Vos tâches —
1 – D'après le texte sur le passage des décennies, à qui l'auteur attribue-t-il, sans en être certain, l'idée qu'une décennie connaît son moment de rupture en son centre exact ?
2 – Poursuivez le texte sur le passage des décennies à partir de sa dernière phrase.

Extrait cité —
Par Simplicius Le Penseur − Le 1er Janvier 2024 − Source Dark Futura
Alors que nous approchons de la fin de l’année, je me laisse irrémédiablement entraîner dans une rêverie réflexive. Même si ce n’est pas la fin de la décennie, lorsque les choses prennent vraiment une teinte rétrospective, ces périodes de bouleversements font que les années semblent passer comme des décennies.
J’ai toujours pensé qu’une décennie ne changeait en fait qu’à son point culminant, lorsqu’elle se déverse dans la source d’eau en attente de la suivante, mais plutôt à son point médian, son véritable cœur et son épicentre. C’est peut-être Andy Warhol, ou quelqu’un du même acabit, qui a résumé les décennies comme ayant leur véritable chrysalide stylistique – leur moment de rupture – en leur centre exact ; c’est presque comme si la première moitié était une sorte de passage à l’âge adulte, la recherche tâtonnante d’une identité au fur et à mesure que les années s’accumulent dans une lutte égoïste, pour émerger sous sa forme la plus authentique à mi-parcours, suivie de la phase de lent déclin et d’épuisement – le processus naturel de décomposition et de renouveau.
Ainsi, alors que nous approchons du milieu des années 2020 – une décennie que beaucoup d’entre nous n’auraient jamais pensé vivre un jour -, j’ai l’habitude de rhapsodier sur les futures inconnues et les coups de poignard aveugles de la période d’accouchement à laquelle nous sommes maintenant soumis.

Données brutes —
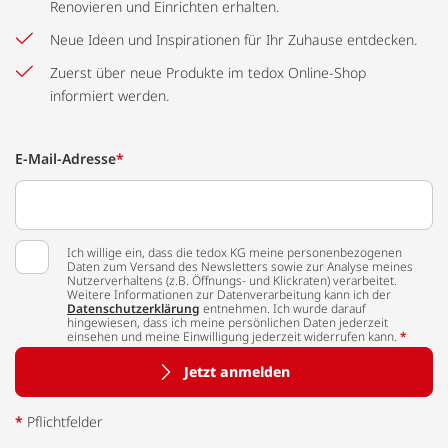
Renovieren und Einrichten erhalten.
Neue Ideen und Inspirationen für Ihr Zuhause entdecken.
Zuerst über neue Produkte im tedox Online-Shop
informiert werden.
E-Mail-Adresse
*
Ich willige ein, dass die tedox KG meine personenbezogenen
Daten zum Versand des Newsletters sowie zur Analyse meines
Nutzerverhaltens (z.B. Öffnungs- und Klickraten) verarbeitet.
Weitere Informationen zur Datenverarbeitung kann ich der
Datenschutzerklärung
entnehmen. Ich wurde darauf
hingewiesen, dass ich meine persönlichen Daten jederzeit
einsehen und meine Einwilligung jederzeit widerrufen kann.
*
Jetzt anmelden
*
Pflichtfelder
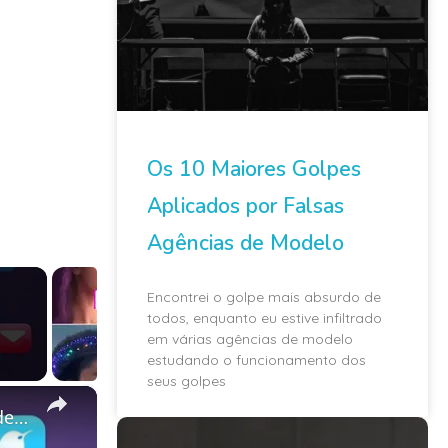
Os 10 Maiores Golpes
Aplicados por Falsas
Agências de Modelo
Encontrei o golpe mais absurdo de
todos, enquanto eu estive infiltrado
em várias agências de modelo
estudando o funcionamento dos
seus golpes
×
Explosão de Criatividade: Crie Imagens Incríveis para Redes Sociais com a Inteligência Artificial!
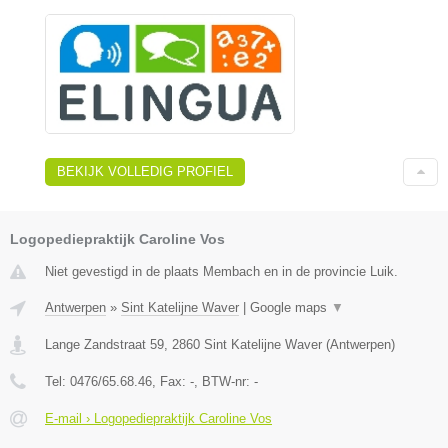
BEKIJK VOLLEDIG PROFIEL
Logopediepraktijk Caroline Vos
Niet gevestigd in de plaats Membach en in de provincie Luik.
Antwerpen
»
Sint Katelijne Waver
|
Google maps
▼
Lange Zandstraat 59
,
2860
Sint Katelijne Waver
(
Antwerpen
)
Tel:
0476/65.68.46
, Fax:
-
, BTW-nr:
-
E-mail › Logopediepraktijk Caroline Vos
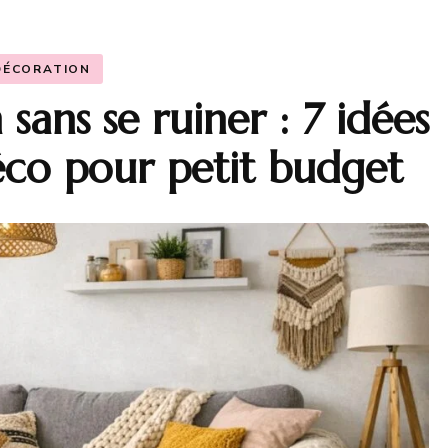
DÉCORATION
sans se ruiner : 7 idées
éco pour petit budget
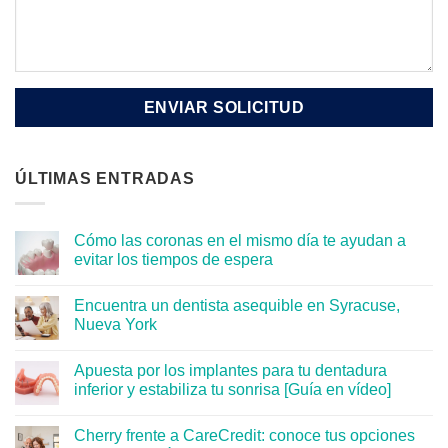
ÚLTIMAS ENTRADAS
Cómo las coronas en el mismo día te ayudan a
evitar los tiempos de espera
Encuentra un dentista asequible en Syracuse,
Nueva York
Apuesta por los implantes para tu dentadura
inferior y estabiliza tu sonrisa [Guía en vídeo]
Cherry frente a CareCredit: conoce tus opciones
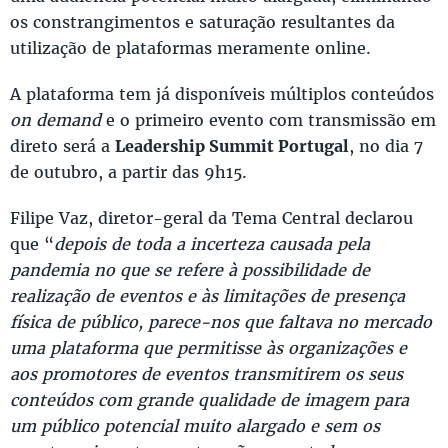
os constrangimentos e saturação resultantes da
utilização de plataformas meramente online.
A plataforma tem já disponíveis múltiplos conteúdos
on demand
e o primeiro evento com transmissão em
direto será a
Leadership Summit Portugal
, no dia 7
de outubro, a partir das 9h15.
Filipe Vaz, diretor-geral da Tema Central declarou
que “
depois de toda a incerteza causada pela
pandemia no que se refere à possibilidade de
realização de eventos e às limitações de presença
física de público, parece-nos que faltava no mercado
uma plataforma que permitisse às organizações e
aos promotores de eventos transmitirem os seus
conteúdos com grande qualidade de imagem para
um público potencial muito alargado e sem os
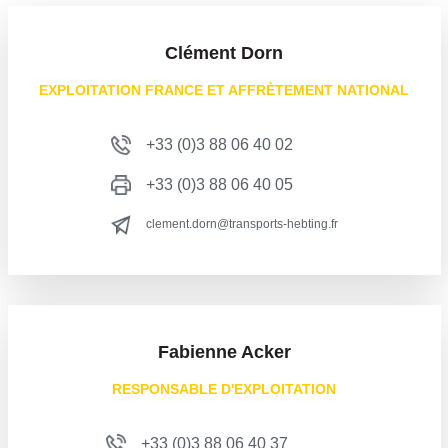
Clément Dorn
EXPLOITATION FRANCE ET AFFRÈTEMENT NATIONAL
+33 (0)3 88 06 40 02
+33 (0)3 88 06 40 05
clement.dorn@transports-hebting.fr
Fabienne Acker
RESPONSABLE D'EXPLOITATION
+33 (0)3 88 06 40 37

Réponses —
1 – À Andy Warhol, ou à quelqu'un du même acabit.

2 –
Il y a des décennies de changement, et puis il y a des époques entières. Alors que je réfléchis à ces choses, il se trouve que je suis en train de parcourir Le monde d’hier de Stefan Zweig, une ode romantique à l’Europe – en particulier à l’empire austro-hongrois et à ses derniers débordements de la dynastie légendaire des Habsbourg – écrite à la veille d’un changement capital au plus fort de la Seconde Guerre mondiale. Le livre est d’autant plus mystique que l’auteur s’est suicidé un jour seulement après avoir remis le manuscrit à son éditeur. Il a été anéanti par le poids écrasant d’un avenir incertain, alors que le passé idyllique de ses souvenirs était balayé par le soufre et la canonnade d’une guerre incompréhensible.
Le livre lui-même tourne autour de cette rare passation de garde, un monde s’évanouissant dans le suivant, méconnaissable. C’est une élégie nostalgique aux idéaux de l’enfance obscurcis par les ténèbres déroutantes de la modernité, l’attraction effrayante vers les chemins incertains qui rayonnent vers un avenir dépouillé de toute logique. Le livre éblouit par ses descriptions somptueuses du Paris et de la Vienne de l’époque de la Belle Époque, centres d’expression, d’amour, d’ordre et de liberté, certes trop idéalisés par l’auteur, quelque peu crédule et enfantin, mais néanmoins représentatifs du sentiment d’une chose perdue et jamais retrouvée, que nous endurons tous de plus en plus souvent de nos jours.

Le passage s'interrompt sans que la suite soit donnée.